Work to be completed | Copy out each line below verbatim, skipping any picture.

Provided material |
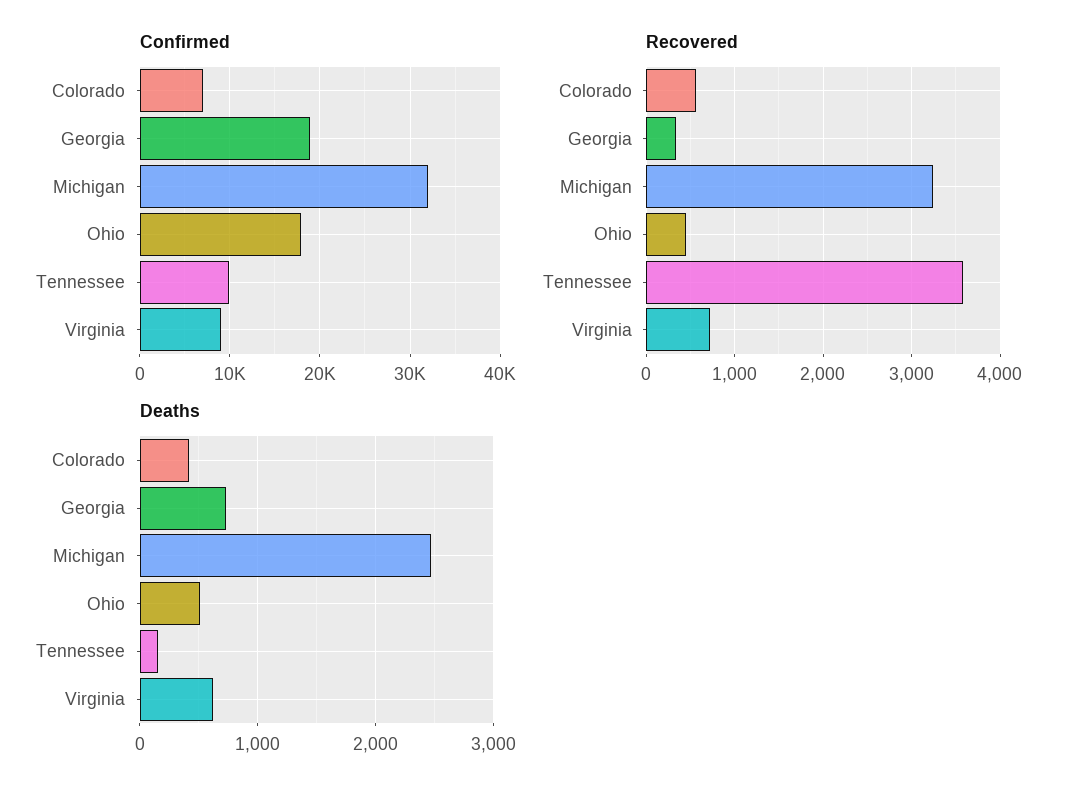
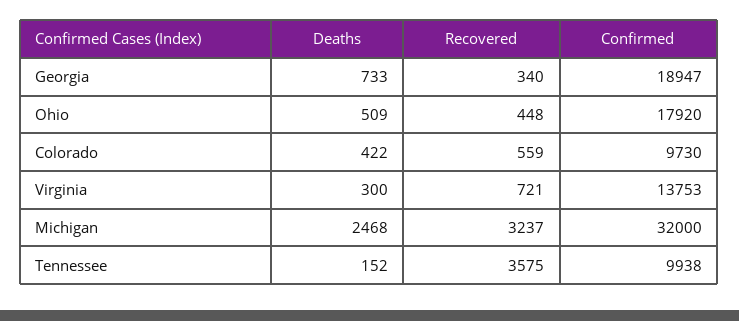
  {
    "Confirmed": {
-     "Colorado": 7000,
+     "Colorado": 9730,
      "Georgia": 18947,
      "Michigan": 32000,
      "Ohio": 17920,
      "Tennessee": 9938,
-     "Virginia": 9000
+     "Virginia": 13753
    },
    "Recovered": {
      "Colorado": 559,
      "Georgia": 340,
      "Michigan": 3237,
      "Ohio": 448,
      "Tennessee": 3575,
      "Virginia": 721
    },
    "Deaths": {
      "Colorado": 422,
      "Georgia": 733,
      "Michigan": 2468,
      "Ohio": 509,
      "Tennessee": 152,
-     "Virginia": 600
+     "Virginia": 300
    }
  }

Answer area |
  {
    "Confirmed": {
-     "Colorado": 7000,
+     "Colorado": 9730,
      "Georgia": 18947,
      "Michigan": 32000,
      "Ohio": 17920,
      "Tennessee": 9938,
-     "Virginia": 9000
+     "Virginia": 13753
    },
    "Recovered": {
      "Colorado": 559,
      "Georgia": 340,
      "Michigan": 3237,
      "Ohio": 448,
      "Tennessee": 3575,
      "Virginia": 721
    },
    "Deaths": {
      "Colorado": 422,
      "Georgia": 733,
      "Michigan": 2468,
      "Ohio": 509,
      "Tennessee": 152,
-     "Virginia": 600
+     "Virginia": 300
    }
  }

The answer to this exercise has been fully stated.